# [WHAT IS REQUIRED]
Rewrite the data below, swapping every "Person at" for "Subject in box" and changing nothing else. Leave the pictures out.

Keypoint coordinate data
--------------------------------------------------

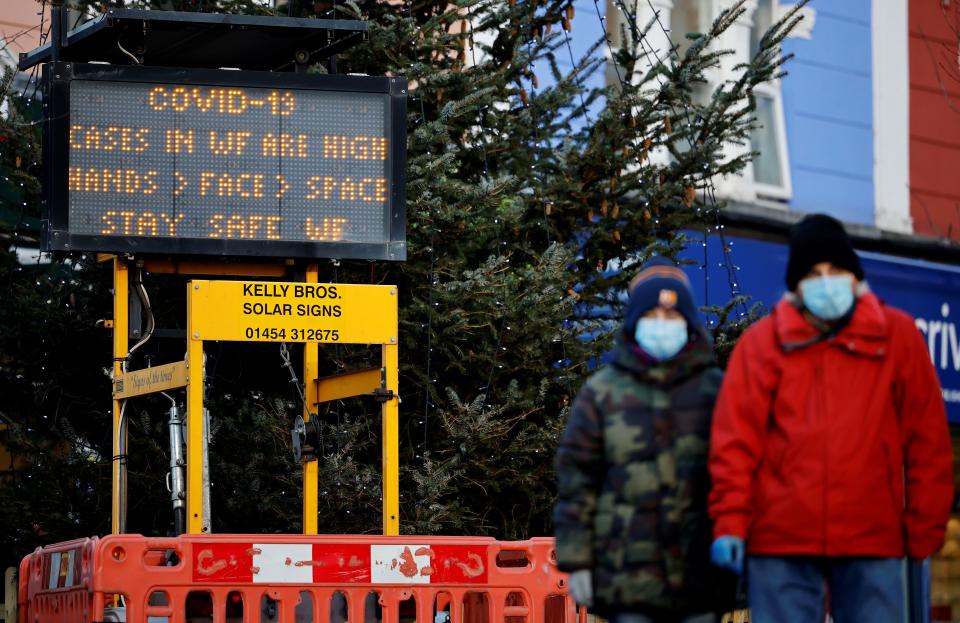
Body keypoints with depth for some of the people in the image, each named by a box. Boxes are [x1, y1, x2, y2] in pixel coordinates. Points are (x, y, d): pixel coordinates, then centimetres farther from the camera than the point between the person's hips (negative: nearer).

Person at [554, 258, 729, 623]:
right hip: (628, 575, -1)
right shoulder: (602, 393, 7)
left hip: (700, 576, 1)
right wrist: (576, 562, 0)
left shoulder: (716, 390, 9)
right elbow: (577, 479, 5)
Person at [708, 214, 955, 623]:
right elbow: (735, 440, 2)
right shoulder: (762, 343, 6)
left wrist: (924, 528, 4)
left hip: (872, 540, 0)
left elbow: (927, 439, 8)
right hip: (781, 541, 0)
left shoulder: (897, 336, 7)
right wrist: (730, 523, -7)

--------------------------------------------------

# [THE ANSWER]
Body keypoints with depth for some of the people in the image, each named by a box. Boxes are [x1, y1, x2, y2] in pixel coordinates. Points are (x, y, d): pixel coordinates, then centimetres farther from the camera than the point between the person's hips (negative: nearer).

Subject in box [554, 258, 729, 623]:
right hip: (628, 575, -1)
right shoulder: (602, 393, 7)
left hip: (700, 576, 1)
right wrist: (576, 562, 0)
left shoulder: (716, 390, 9)
right elbow: (577, 479, 5)
Subject in box [708, 214, 955, 623]:
right elbow: (735, 440, 2)
right shoulder: (762, 343, 6)
left wrist: (924, 528, 4)
left hip: (872, 540, 0)
left elbow: (927, 439, 8)
right hip: (781, 541, 0)
left shoulder: (897, 336, 7)
right wrist: (730, 523, -7)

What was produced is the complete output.